À cette époque, si le peuple latino-américain votait librement pour un candidat conservateur, les démocraties fonctionnaient pleinement. Mais il suffisait qu’ils aient eu la mauvaise idée d’élire un président quelque peu enclin à gauche pour que les armées, toujours fonctionnelles aux oligarchies nationales, résolvent l’erreur populaire par un coup d’État. De cette façon, la liberté et la démocratie ont été sauvées en imposant des dictatures, en censurant, en persécutant les dissidents, en torturant et en commettant un assassinant de masse.

Guevara considérait que l’Uruguay était une exception, qu’il n’avait pas besoin d’une révolution parce que sa démocratie, imparfaite, fonctionnait. De toute évidence, il avait à l’esprit les conditions de vie médiévales de presque tous les autres pays du continent. Ainsi, quelques années avant d’être assassiné par la CIA et l’armée bolivienne, il a déclaré que le jour viendrait où un peuple latino-américain élirait un président socialiste et qu’un coup d’État le destituerait violemment.

Aujourd’hui, nous savons, grâce à la pléthore de documents déclassifiés par les États-Unis au cours des années 90, que ce fut le cas au Chili en 1973. Le 11 septembre de la même année, Henry Kissinger a déclaré aux médias qu’ils n’avaient rien à voir avec le coup d’État au Chili. Les documents et les transcriptions prouvent clairement qu’il s’agissait d’un autre mensonge criminel typique. Son nom apparaît dans plusieurs réunions, comme celle de la 40e Commission, où l’on lit que des années avant le triomphe de Salvador Allende, les sauveurs de la liberté préparaient un coup d’État au Chili. Même le directeur de Pepsi Cola, comme l’a fait la United Fruit Company au Guatemala, a demandé cette faveur spéciale.

Pourtant, le Che a dit que le peuple américain ne serait jamais l’ennemi, que l’ennemi était les gouvernements impérialistes qui brutalisent tout.

Ce n’est pas par hasard que ceux qui qualifient Ernesto Che Guevara de meurtrier criminel considèrent comme un héros quelqu’un qui a posé une bombe sur un avion de Cubana de Aviación tuant 73 passagers, et qui a rechuté des années plus tard avec d’autres bombes dans des hôtels de l’île. Peut-être que les victimes n’étaient pas de vrais humains. Malgré le fait que le FBI considère aujourd’hui Posadas Carriles comme un dangereux terroriste, la justice de ce pays n’a pas autorisé son extradition de peur que le gouvernement vénézuélien ne le torture.

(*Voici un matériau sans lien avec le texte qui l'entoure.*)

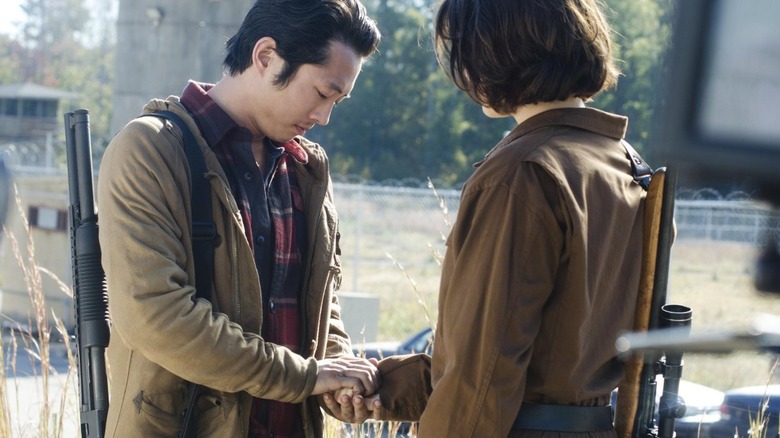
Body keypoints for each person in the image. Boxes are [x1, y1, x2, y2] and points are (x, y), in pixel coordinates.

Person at [97, 1, 383, 436]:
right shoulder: (151, 151)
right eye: (323, 93)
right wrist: (305, 376)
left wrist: (339, 380)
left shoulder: (306, 170)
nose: (324, 117)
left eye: (337, 102)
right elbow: (155, 315)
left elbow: (321, 299)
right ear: (266, 56)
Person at [375, 0, 649, 436]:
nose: (464, 72)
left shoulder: (522, 173)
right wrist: (387, 388)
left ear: (498, 52)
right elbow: (557, 353)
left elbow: (481, 373)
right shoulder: (626, 165)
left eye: (465, 50)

Pour la même raison, Posada Carriles vit libre à Miami et n’a pas été envoyé à Guantánamo, où près d’un millier de personnes accusées de terrorisme ont été emprisonnées, presque toutes libérées sans indemnisation après avoir prouvé leur innocence. Tous, sans exception, torturés dans une base militaire où, étant des biens loués de force à Cuba depuis 1904, les lois nationales généreuses qui protègent les individus contre tout type traditionnel de torture ne s’appliquent pas.

Et puis il s’avère que Che Guevara, celui qui n’a pas envoyé les armées les plus puissantes du monde pour envahir de petits pays, mais qui est allé corps et âme pour affronter la plus grande puissance mondiale, est un lâche, un criminel et un meurtrier impitoyable.